In 44BC, Julius Caesar was murdered on the infamous Ides of March for assuming the position of dictator. The Roman Republic was established in 509BC as the antithesis to the Roman Kingdom; no man could ever hold absolute power and thus become a tyrant - so Caesar claiming power was received with great anger by the senatorial class. In complete contrast, Gaius Octavianus, or Augustus, managed to assume even greater power under the guise of the Principate when, in reality, he had established what we know as the Roman Empire. It is generally agreed that by 23BC that the foundation of the Principate had been laid down and by the time of Augustus' death (AD14), he had instituted a form of government similar to the kingdom that existed more than 700 years prior. The question then becomes how did Augustus become the first emperor of Rome and survive when his adopted father had been assassinated for assuming similar powers. In this post, I will briefly outline the three main methods with which Augustus founded the Principate.
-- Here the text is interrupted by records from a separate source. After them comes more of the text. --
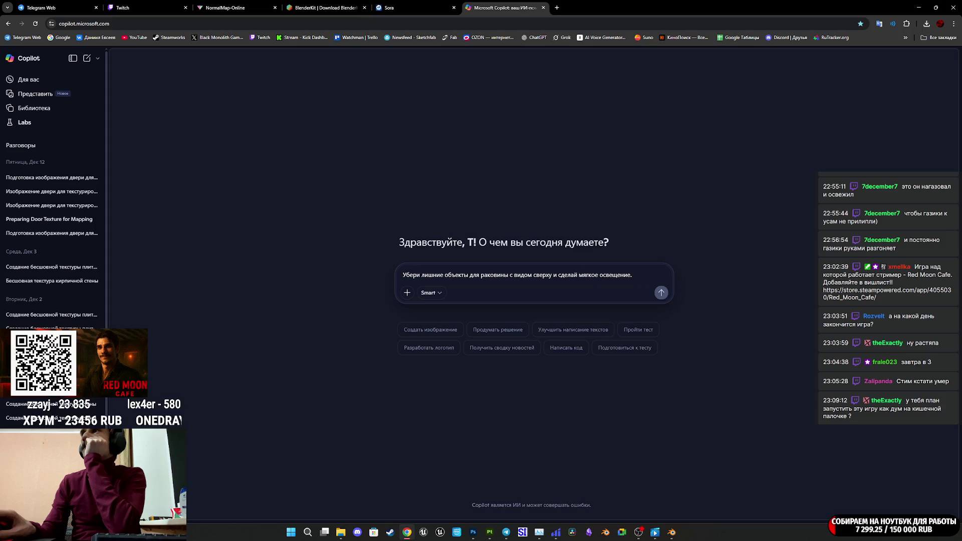
{"action": "left_click_drag", "start_coordinate": [724, 244], "coordinate": [504, 292]}
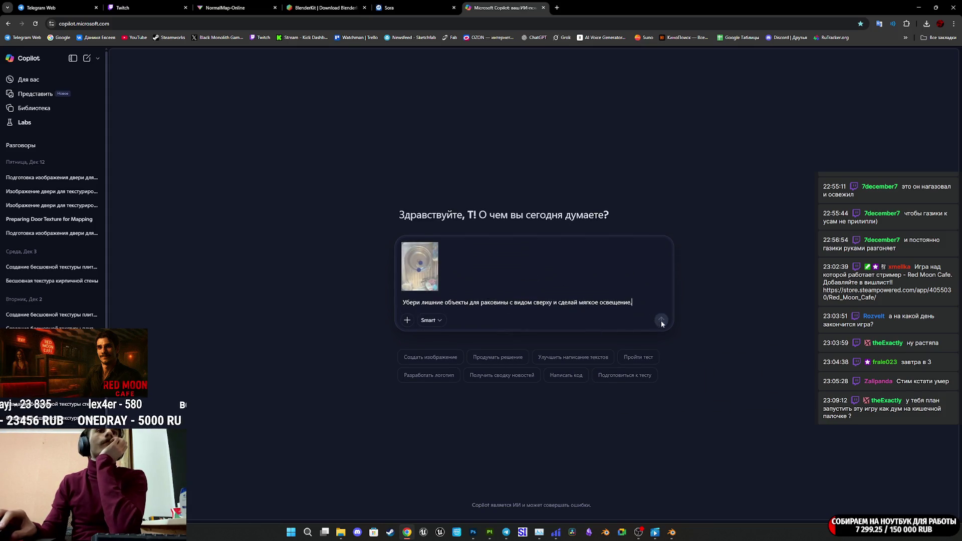
Start an image-creation chat in Быстрый ответ mode and send the sink request
{"action": "left_click", "coordinate": [437, 321]}
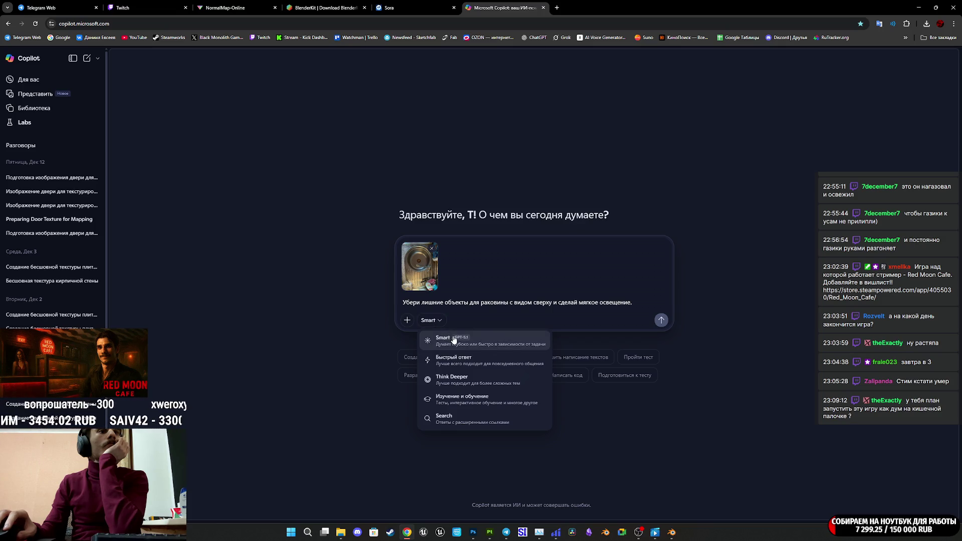
{"action": "left_click", "coordinate": [696, 370]}
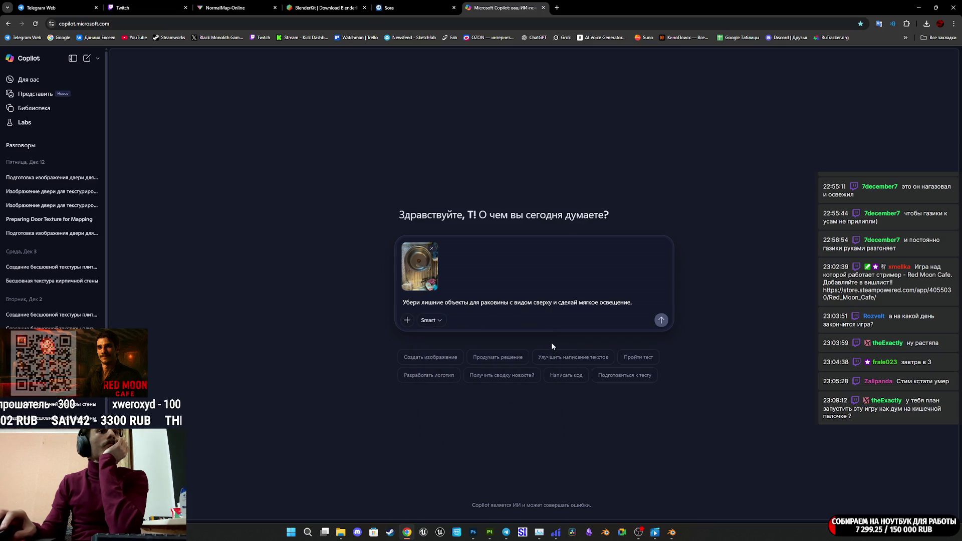
{"action": "left_click", "coordinate": [450, 361]}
For one thing, the manner in which he assumed power was
markedly different to the way in which Julius Caesar assumed power. The latter
took the position of dictator for a period of two years; the power was only
meant to be used in times of great emergency for 6 months at most. In this way,
one could argue he made no attempts to hide his ambition and thus appeared to
shun the Republic entirely. Contrastingly, Augustus gained power under a
Republican guise, his title of ‘princeps senatus’ (given in 28BC) had been
given to the leading men of the state previously. Also, he held powers that
were associated with the Republic; tribuncia potestas (the power of the
tribunes) was associated with the protection of the people and democratic
traditions. His imperium maius was closely associated with political and military
strength; thus, the powers he held were not unprecedented nor did they appear
to be regal in nature. Of course, this Republican guise was not the strongest
considering his multiple consulships and imperium maius but this political
power was masqueraded often as personal auctoritas which persuaded others to carry
out his legislation and concede to his wishes. Also, the First and Second
Settlement was useful to him as he appeared to not want to control the state as
he returned all of his powers. Like his political power, this was a mask to
make him appear more Republican when in reality he received similar amounts of
power back; the only difference is that this was given to him by the Senate –
implying that he is not defying the Senate like Caesar previously did. To add to
this, he refused to dictatorship when it was offered to him in 22BC, further
differentiating him from his adopted father. Therefore, the power Augustus held appeared to be in accordance with Republican traditions and approved by the Senate.
Another element that led to the Principate surviving was the
obedience of the senatorial class. In the case of Caesar, he was surprisingly
well-liked by the people (due to his sensible reforms) but the senators were displeased
by his dominance of power which led to his assassination by the optimates. In
contrast, Augustus forced the senators’ hands in that they could choose either
obsequiousness or obscurity; if they obeyed Augustus, they were essentially
guaranteed political advancement. If they attempted to plot against him or
challenge his dominance of power, they were essentially sabotaging their
careers or signing their own death warrant. The censorial powers of Augustus
meant that the Senate could be purged of dissenters (such as supporters of Mark
Antony). Many senators were financially indebted to him as he raised the
property qualification in 12BC; however, Augustus supported them if they fell
short. Also, the most definitive reason for senatorial indifference was
Augustus’ power militarily; his imperium maius meant the army answered to him
above all others. Primarily, it is with his financial backing that the army was
re-organised and veterans could be settled leading to their complete support;
the establishment of the Praetorian Guard ensured his power, as they served as
a personal guard for him. In contrast with Caesar’s dictatorship, the Senate
did hold administrative and legislative power under Augustus – although it was
an unequal power balance, they were still relevant. Thus, the acquiescence of Senate
allowed Augustus to keep his power as he dominated them financially and
militarily.
Lastly, a major aspect of his power came from his power with
the army. Firstly, he had imperium maius which meant he could override anyone else
when it came to military matters. Imperium was associated with masculine
authority and also meant he could march on Rome if the Senate did not agree.
The army were also essential in his initial rise to power and his foreign
policy, especially with the imperial provinces. By settling the veterans with
his own money, he also guaranteed their support. His re-organisation of the
army was also crucial to maintaining his power; he initially scaled the size of
the army down to 28 legions which made it more manageable, he then revived old
forms of discipline and set up standardised conscription in order to create an
army fit for a growing empire. After 17BC, no person outside of the imperial
family could celebrate a triumph, implying Augustus was the ultimate imperator and
no other Roman could compete. This complete dominance over the military granted
him insane amounts of auctoritas and meant that the people or the Senate could
not go against him.
In conclusion, Augustus was able to establish the Principate with the Republican guise he used to mask his power, his dominance over the army and the obedience of the Senate. Of course, there are many aspects that allowed him to survive and establish the Principate but those are the primary reasons that he became the first emperor of Rome while Caesar was assassinated in the process.